Intuition Or What?

When I pulled in the driveway on Friday night a song came on the radio.

Amarillo By Morning by George Strait.

This song was played at my husband’s ex bosses funeral.

And then I heard these words.

Have Steve call Marilyn.

Steve is my husband.  Marilyn is his wife

I waited a couple of minutes and I told my husband what I experienced.

He told me I was hearing things.

I told him he should call her.

He said he would but didn’t until tonight.

He texted her a couple of hours ago to wish her a happy birthday.

She responded with the news her son has cancer. 

Wow.

I’ve never experienced anything like this. 

Have you?

Maybe one thing doesn’t have anything to do with the other.

Maybe its just a coincidence, but i heard the words loud and clear.

I don’t know.

Do you listen to your intuition?

Do you think this is what this is?

What are your thoughts?

Goodbye Books

Well I’m going to let go some of them.

I’ve been thinking about getting rid of some of my books for about the month or so.

My intuition keeps nudging me to go theu my books.  It’s hard not to listen.

I’ll be 60 in 7 months. 

Do I really need all of them?

No.

One of my dreams was to have a big house with a big office with one wall lined with books.

Instead I have an office with a bookcase and books everywhere.

If I would die tomorrow would I want my husband or family to have to deal with my book mess?

No.

I thought I could deal with them all in one night.

After I dragged with books from the basement and our bedroom I realize I can’t.

Below are pictures of all of my books.

Now do you see why some of them have to go?

I’ve started to sort thru some of them. 

I’m going to bring them to Inklings used bookstore to get credit toward future purchases and my local EBay store to make some money.

If I can…

I know money isn’t important right now.  Letting go is.

I can’t belief I didn’t read so many of these…..

It’s kinda sad. 

But they have to go.

My life is clogged in this area.

I will keep following my intuition and let you know where it leads me.

Grade Shool Memories

The first day of kindergarten I cried and cried when my mom left. The teachers told me not to cry. On the way home my mom told me not to cry.

In first grade we lived with my grandma while our house was being built. The two boys that lived next to my grandma chased me home from school a lot. I was scared to walk home. My mom told me a couple of years ago she knew but did nothing to help me. She didn’t wanted to upset my grandma’s neighbor.

The 2nd half of first grade i started at a new school. I didn’t fit in. The popular girls made fun of me. They didn’t like my hair or my voice. The other girls had their own groups.

I didn’t tell anyone.

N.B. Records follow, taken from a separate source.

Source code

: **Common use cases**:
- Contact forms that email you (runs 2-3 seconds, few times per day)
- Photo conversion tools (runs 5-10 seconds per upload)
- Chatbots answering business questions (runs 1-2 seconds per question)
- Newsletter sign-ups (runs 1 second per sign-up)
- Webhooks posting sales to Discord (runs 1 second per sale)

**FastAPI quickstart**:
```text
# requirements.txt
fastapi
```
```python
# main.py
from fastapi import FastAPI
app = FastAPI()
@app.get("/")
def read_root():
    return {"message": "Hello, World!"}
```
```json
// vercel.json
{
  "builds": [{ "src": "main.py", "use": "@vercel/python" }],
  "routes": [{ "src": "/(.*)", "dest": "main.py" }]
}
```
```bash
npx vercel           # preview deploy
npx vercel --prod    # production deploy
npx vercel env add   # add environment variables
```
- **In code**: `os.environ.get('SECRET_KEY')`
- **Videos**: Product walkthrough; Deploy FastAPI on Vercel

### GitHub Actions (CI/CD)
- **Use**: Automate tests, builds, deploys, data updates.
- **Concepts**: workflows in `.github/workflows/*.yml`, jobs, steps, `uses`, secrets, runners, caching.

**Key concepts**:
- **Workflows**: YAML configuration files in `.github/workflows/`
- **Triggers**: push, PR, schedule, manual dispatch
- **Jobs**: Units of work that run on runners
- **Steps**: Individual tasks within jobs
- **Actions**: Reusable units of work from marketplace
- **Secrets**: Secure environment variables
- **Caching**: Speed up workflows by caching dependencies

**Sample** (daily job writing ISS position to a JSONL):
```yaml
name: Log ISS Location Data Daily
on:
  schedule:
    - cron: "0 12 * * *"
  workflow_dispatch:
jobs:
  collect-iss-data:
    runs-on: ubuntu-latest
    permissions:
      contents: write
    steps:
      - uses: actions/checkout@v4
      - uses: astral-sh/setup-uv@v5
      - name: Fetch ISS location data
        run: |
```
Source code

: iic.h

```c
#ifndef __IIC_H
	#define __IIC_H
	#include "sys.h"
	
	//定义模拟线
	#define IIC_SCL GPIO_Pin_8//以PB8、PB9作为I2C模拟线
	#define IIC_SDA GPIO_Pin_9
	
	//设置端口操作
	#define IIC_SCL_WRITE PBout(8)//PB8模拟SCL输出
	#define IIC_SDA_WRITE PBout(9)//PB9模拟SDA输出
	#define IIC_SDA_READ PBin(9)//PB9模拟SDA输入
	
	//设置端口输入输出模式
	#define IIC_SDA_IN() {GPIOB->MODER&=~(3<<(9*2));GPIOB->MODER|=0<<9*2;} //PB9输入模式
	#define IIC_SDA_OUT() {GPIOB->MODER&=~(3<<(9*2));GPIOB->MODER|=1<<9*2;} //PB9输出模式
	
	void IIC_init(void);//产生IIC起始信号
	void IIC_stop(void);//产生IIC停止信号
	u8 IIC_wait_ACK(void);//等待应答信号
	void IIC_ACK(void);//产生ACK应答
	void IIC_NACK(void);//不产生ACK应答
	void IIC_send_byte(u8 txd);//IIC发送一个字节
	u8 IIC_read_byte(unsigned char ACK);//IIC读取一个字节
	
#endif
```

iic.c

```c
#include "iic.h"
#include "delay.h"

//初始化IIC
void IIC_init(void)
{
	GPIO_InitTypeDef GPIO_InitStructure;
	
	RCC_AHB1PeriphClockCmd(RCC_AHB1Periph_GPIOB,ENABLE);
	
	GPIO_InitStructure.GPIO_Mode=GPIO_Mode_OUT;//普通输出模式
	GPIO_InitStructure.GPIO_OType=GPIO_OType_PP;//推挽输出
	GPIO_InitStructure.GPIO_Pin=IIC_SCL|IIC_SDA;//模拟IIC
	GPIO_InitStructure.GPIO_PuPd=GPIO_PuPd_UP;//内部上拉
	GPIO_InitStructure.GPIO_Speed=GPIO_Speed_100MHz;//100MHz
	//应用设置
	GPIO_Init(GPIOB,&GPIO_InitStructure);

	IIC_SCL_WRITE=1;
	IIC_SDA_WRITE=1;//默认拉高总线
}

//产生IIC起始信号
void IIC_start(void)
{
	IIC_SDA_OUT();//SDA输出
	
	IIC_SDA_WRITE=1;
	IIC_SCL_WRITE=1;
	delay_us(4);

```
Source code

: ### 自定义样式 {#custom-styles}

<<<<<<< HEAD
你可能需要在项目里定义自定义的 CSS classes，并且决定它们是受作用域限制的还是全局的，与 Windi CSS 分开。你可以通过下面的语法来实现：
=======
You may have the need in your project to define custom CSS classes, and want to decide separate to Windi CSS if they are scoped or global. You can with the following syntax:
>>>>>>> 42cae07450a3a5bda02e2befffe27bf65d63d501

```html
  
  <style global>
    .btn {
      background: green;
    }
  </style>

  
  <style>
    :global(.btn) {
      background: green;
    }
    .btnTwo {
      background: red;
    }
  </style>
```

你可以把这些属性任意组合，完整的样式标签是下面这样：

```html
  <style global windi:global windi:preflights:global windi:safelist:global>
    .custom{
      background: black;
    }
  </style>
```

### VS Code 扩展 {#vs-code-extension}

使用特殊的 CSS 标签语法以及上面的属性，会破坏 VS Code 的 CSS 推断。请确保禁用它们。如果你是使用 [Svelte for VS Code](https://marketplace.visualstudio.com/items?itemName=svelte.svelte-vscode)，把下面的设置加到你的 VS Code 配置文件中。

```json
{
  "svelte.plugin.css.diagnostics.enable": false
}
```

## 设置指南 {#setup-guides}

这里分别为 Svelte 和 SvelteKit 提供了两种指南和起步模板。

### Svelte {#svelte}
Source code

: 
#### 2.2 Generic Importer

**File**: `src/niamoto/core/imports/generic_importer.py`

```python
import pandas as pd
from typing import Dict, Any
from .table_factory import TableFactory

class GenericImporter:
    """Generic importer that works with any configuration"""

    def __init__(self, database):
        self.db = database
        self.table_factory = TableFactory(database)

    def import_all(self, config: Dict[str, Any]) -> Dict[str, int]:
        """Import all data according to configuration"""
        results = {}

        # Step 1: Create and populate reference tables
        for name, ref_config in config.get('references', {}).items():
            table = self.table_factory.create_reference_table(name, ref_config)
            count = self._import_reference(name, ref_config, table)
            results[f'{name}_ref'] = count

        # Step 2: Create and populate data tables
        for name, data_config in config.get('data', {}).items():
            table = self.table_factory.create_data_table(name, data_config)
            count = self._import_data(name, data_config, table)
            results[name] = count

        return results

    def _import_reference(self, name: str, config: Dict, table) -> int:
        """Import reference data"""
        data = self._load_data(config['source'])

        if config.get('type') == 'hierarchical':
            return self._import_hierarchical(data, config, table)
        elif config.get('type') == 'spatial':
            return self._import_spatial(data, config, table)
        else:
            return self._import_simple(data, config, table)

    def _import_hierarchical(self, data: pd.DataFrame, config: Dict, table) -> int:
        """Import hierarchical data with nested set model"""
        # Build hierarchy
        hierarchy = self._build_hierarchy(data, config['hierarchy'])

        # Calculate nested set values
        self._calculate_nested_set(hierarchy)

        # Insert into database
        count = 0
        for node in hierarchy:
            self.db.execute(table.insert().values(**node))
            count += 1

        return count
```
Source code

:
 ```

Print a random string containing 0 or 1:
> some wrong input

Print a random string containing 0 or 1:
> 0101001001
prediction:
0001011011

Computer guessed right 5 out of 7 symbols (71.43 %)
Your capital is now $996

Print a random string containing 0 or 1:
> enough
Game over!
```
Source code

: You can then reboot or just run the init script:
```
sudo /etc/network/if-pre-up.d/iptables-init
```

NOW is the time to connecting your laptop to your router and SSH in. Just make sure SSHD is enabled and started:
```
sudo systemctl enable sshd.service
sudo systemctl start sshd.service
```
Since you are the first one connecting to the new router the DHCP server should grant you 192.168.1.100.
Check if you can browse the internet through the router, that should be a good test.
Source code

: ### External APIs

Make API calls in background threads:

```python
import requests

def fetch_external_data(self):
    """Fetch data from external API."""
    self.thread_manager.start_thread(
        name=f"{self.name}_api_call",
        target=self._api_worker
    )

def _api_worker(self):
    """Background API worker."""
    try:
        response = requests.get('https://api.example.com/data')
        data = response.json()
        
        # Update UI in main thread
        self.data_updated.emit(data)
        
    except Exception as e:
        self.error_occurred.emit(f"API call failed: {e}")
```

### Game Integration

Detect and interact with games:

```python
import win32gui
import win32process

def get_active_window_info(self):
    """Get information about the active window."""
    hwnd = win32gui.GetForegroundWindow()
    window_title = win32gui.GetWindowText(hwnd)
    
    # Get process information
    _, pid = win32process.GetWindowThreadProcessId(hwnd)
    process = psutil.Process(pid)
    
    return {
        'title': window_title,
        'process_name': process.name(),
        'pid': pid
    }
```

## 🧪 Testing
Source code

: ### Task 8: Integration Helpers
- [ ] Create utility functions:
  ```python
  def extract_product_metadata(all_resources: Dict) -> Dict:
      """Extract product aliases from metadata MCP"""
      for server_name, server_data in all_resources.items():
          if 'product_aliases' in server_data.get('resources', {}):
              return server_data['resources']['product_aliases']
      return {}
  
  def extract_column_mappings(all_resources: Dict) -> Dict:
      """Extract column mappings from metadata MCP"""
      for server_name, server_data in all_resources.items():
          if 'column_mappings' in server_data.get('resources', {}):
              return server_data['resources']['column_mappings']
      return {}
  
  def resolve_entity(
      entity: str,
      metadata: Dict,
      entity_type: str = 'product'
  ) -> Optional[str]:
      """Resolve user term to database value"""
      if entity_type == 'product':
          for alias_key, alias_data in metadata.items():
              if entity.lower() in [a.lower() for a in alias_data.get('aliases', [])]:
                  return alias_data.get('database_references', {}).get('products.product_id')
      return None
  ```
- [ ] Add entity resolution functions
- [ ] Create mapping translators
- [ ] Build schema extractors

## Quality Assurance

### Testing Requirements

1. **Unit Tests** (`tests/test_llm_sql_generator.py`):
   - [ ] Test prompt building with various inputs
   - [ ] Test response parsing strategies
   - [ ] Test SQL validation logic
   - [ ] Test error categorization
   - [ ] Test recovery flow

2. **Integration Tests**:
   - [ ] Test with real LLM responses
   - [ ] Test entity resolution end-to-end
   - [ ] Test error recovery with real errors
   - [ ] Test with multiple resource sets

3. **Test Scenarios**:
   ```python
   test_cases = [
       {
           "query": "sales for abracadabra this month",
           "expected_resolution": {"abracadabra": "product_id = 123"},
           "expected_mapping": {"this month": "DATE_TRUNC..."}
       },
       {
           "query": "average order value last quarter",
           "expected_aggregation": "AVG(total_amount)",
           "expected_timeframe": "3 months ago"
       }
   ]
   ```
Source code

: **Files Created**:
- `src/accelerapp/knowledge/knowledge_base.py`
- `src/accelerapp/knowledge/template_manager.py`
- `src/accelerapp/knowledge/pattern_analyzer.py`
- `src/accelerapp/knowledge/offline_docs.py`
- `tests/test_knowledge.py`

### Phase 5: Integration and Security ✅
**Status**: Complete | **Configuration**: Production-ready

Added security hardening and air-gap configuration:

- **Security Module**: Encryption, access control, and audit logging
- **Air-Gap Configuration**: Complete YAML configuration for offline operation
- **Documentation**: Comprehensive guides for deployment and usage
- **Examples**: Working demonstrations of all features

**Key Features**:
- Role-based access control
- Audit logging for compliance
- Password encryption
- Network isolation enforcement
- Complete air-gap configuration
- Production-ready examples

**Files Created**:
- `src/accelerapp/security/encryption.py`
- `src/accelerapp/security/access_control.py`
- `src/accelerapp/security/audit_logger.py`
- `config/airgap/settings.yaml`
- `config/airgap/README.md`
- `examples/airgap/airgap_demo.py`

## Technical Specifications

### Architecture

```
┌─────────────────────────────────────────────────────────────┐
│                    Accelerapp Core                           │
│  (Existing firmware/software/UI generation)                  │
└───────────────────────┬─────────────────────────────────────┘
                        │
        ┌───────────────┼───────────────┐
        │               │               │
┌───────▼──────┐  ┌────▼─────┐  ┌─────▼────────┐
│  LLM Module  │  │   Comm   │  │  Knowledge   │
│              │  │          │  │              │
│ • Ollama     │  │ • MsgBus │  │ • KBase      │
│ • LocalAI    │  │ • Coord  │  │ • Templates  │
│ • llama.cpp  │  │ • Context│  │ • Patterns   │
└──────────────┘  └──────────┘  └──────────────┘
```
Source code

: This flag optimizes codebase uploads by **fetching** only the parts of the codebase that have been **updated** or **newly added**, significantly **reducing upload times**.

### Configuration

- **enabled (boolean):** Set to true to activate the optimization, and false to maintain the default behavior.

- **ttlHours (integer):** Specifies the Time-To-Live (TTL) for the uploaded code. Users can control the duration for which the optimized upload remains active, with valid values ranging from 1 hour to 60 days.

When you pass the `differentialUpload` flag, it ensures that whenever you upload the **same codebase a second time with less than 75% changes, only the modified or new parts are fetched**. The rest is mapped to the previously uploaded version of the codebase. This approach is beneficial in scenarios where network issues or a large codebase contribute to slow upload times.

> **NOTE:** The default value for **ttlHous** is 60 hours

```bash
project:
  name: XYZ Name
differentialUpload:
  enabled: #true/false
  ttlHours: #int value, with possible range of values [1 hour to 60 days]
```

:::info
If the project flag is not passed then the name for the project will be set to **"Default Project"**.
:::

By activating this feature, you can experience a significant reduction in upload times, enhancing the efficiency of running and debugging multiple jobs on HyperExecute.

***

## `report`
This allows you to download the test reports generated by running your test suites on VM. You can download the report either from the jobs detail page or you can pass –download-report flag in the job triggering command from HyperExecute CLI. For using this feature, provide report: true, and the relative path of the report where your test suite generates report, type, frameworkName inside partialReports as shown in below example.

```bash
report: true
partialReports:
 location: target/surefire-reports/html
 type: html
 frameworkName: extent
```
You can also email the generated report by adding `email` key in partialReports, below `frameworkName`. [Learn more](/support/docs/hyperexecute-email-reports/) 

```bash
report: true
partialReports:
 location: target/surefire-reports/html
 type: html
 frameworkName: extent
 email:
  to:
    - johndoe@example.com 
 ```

I didn’t think anyone would help or be my friend. So I stayed alone.

Fast forward 50 years.

I feel I am kinda in this situation now. 40 years old women acting like they are in grade school and I am on the outside.

And all of these feelings from grade school are coming to the surface. As I feel them I am letting them go.

I am not telling you this to feel sorry for me as we all have our own stories of being bullied.

All summer I have felt like the odd man out and I couldn’t figure out why. When I was with these women I felt we were in grade school but I didn’t know why.

My intuition kept telling me to trust my feelings.

I tried to keep to myself. Observing the situation while wondering why I felt the way I did. I didn’t understand why I felt the way I did.

Until tonight.

It’s 4 am and I have been laying in bed with my pup. I don’t feel good. Sinus infection. Yucky stomach. I can’t sleep. Too hot. Can’t get comfy.

And out of nowhere these memories come to the surface and suddenly everything makes sense.

In grade school I never felt anyone would help me so I didn’t share I was being bullied. I just took it.

Now I know why I’ve stayed on the outside of the three women. Some of the situations feel like experiences I had grade school.

I have to remind myself it’s different this time. I am in charge. Of myself. Of the situation. Of the way I act. I can walk away.

I’ve been telling myself all summer that I am too old for their behavior. Now I know why.

I don’t need their validation. I am worthy.

I am fine by myself and I enjoy my own company.

It’s nice to understand why I feel the way I do.

I am grateful for the opportunity to let go of all of the hurtful grade school memories that i have been carrying around with me.

They do not define me. I define myself.

I can trust myself and my feelings.

It’s ok to be me no matter what others think.

I am me and I can move forward whether they like what I do or not.

I am fine the way I am.

Thanks for reading my 4 am ramblings.

I feel better. Maybe I am sick so that these feelings could come to the surface and that part of myself can start to heal.

If we don’t heal those areas we will always be in the same place and not beilable to move forward.

Thank you f, w and g for helping me set myself free.